ピピネラは、強い意志をもった女として生きてゆく。彼女は歌い手として成功するが、しかし、ついにカナリアの伴侶を得ず、人間の男(窓ふき屋)に一生恋い焦がれるというのも、作者の〝新しい女〟に対する皮肉な眼差しを感じさせて、面白い。〔南條竹則『ドリトル先生の世界』(2000/2011)国書刊行会、123頁〕

長篇に組みこまれなかった挿話群

 それ以外の7篇は、第5作『ドリトル先生の動物園』(1925)、第6作『ドリトル先生のキャラバン』(1926)、第7作『ドリトル先生と月からの使い』(1927)のどれかに収録するつもりでボツにしたり、改変されたりしたものとみてよいかと思います。

 最終篇「迷子の男の子」は『ドリトル先生のキャラバン』のサイドストーリー。

 話の中心となる迷子の少年は先生についてこのように言います。

ぼくは、おじさんが、鳥と話をしているのを見たときね、聖フランシスみたいだから、なんだかおじさんはおもしろそうな人だと思ってたんだ。〔『楽しい家』300頁〕

 聖フランシスことアッシジの聖フランチェスコ(1182-1226)には鳥をはじめ多種の動物たちと話をしたという伝説があり、修道会(フランシスコ会)では無一物を標榜しました。
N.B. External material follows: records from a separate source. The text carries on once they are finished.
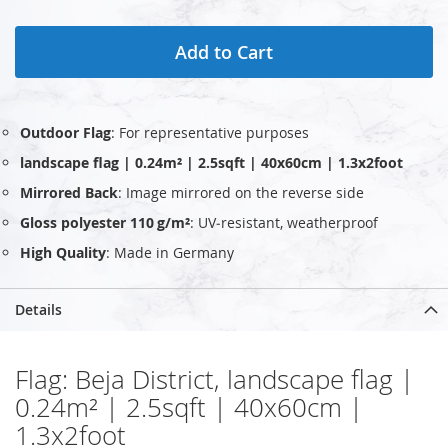
Add to Cart
Outdoor Flag
: For representative purposes
landscape flag | 0.24m² | 2.5sqft | 40x60cm | 1.3x2foot
Mirrored Back
: Image mirrored on the reverse side
Gloss polyester 110 g/m²
: UV‑resistant, weatherproof
High Quality
: Made in Germany
Details
Flag: Beja District, landscape flag |
0.24m² | 2.5sqft | 40x60cm |
1.3x2foot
 ドリトル先生もまた動物たちと会話し、やはり蓄財に興味を持ちませんでした。

先生はお金を稼ぐと貯金箱の中に入れておき、入用になると、そのつど出して使う。家計簿などはむろんつけない。だから、気がついてみると一ペニーもなかったりする。〔『ドリトル先生の世界』36-37頁〕

無一物の聖者と神父探偵

 『ドリトル先生の郵便局』でも、先生は現金化すれば一生お金に困らないという真珠をもらうのですが、それを燕に持たせて遠くの国の農夫に届けさせるのです。

 先生はこのように聖フランチェスコに似ているとされているのですが、いっぽうで作者自身の挿画から、チェスタトンが生み出した聖職者探偵ブラウン神父に似ている、という有益な補助線を引いてくれた人がいます。小説家の金井美恵子です。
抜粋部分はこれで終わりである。